In 1976, a minor publishing event occurred when Pan books visionary editor David Larkin released a paperback edition of Kay Nielson's Illustrations for One Thousand and One Nights. For lovers and connoisseurs of the Golden Age of Picture Book Illustration it was a major event. For although some sixty years earlier, Nielson's exquisite illustrations for East of the Sun and West of the Moon had secured him a lasting claim to fame as one of the prime exponents of early twentieth century romantic illustration, his fame was as fleeting as other illustrators of this genre, such as Edmund Dulac.
By the 1930's times were a' changing and with it the sort of work that an artist of Nielson's undoubted genius, but limited repertoire could command. He eventually accepted an offer from the Disney studio (readers of this blog will recall that Walt's European tour which preceded work on Snow White had seen him snaffle up lots of beautifully illustrated books with a specific intent to infuse his story, background and styling departments with artists that were automatically on message with the visions that Disney had surging through his head).
So Nielson with his wife Ulla following on, left his native Denmark and pledged his troth with the Mouse Factory. He proceeded to work his darndest creating some truly inspirational concept drawings for what would turn into The Night on Bare Mountain and Ave Maria sequences of Fantasia. He continued at the studio with a pile of conceptual work for an adaptation of his fellow Dane, Hans Christian Andersen's Little Mermaid.
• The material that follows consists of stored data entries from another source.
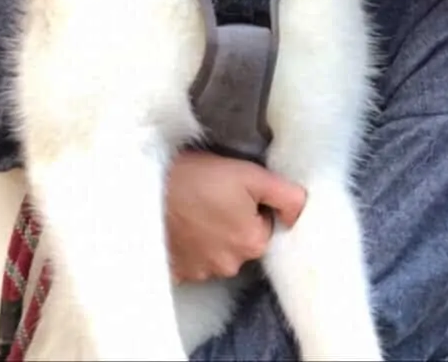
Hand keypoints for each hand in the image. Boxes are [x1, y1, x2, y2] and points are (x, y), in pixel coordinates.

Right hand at [166, 150, 306, 282]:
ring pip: (216, 251)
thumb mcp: (251, 175)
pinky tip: (180, 223)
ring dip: (209, 233)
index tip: (232, 190)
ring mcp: (200, 272)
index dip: (252, 205)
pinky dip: (188, 245)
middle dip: (231, 221)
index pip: (264, 224)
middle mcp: (229, 265)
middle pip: (241, 240)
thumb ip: (286, 195)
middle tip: (212, 195)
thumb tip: (301, 212)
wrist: (145, 188)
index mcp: (252, 243)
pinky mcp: (176, 272)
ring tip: (193, 206)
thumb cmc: (199, 176)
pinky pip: (191, 260)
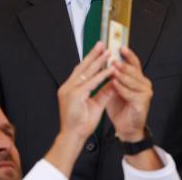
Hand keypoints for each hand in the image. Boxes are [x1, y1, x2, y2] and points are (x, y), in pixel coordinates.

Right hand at [45, 42, 115, 177]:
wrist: (73, 136)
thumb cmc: (81, 123)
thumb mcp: (95, 104)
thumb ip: (104, 92)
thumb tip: (114, 82)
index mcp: (70, 88)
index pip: (80, 70)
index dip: (90, 60)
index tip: (99, 51)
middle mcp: (68, 87)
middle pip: (82, 67)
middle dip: (93, 55)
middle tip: (102, 44)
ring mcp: (70, 90)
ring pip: (87, 72)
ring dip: (99, 61)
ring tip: (108, 53)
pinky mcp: (75, 95)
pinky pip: (91, 82)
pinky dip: (102, 75)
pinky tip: (110, 70)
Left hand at [107, 46, 152, 141]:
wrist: (126, 127)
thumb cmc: (120, 108)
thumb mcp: (114, 88)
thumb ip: (112, 76)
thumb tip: (103, 62)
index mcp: (138, 78)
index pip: (134, 63)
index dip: (128, 54)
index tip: (120, 46)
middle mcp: (144, 83)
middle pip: (134, 70)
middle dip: (123, 63)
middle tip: (113, 58)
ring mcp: (145, 93)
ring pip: (133, 80)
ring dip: (122, 75)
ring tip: (112, 69)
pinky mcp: (142, 103)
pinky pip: (131, 93)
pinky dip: (122, 89)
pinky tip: (114, 84)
The project was to be eventually shelved until 1989, when work was commenced in earnest on the film that would signify the moment when the Disney studio having reached a point of near collapse following their disastrous attempt to make a feature length film from Lloyd Alexander's The Black Cauldron, re-emerged as the force it once had been in film making.
However, I digress, Kay Nielson's tenure at the studio was relatively brief and his remaining years were eked out seeking work which was becoming progressively more elusive. But such was the charm and warmth that he and Ulla exuded and such was the generosity of their near neighbors that somehow or other they struggled through in elegant penury until Kay passed away in 1957 at the age of 71 to be followed by his wife a year later.
Before she passed on Ulla gave their friends and neighbors Hildegard and Frederick Monhoff a box of paintings for a book that was never to be published. Despite approaching museums both in the USA and Denmark the Monhoff's could find no one remotely interested in sharing these artworks with the world.
No one that is until the Monhoff's approached Elizabeth and Betty Ballantine who issued the illustrations in an identical format to their highly successful Frank Frazetta collections and as David Larkin had co-editioned the Frazetta books under the Pan imprint it seemed logical for him to co-host the Nielson paintings.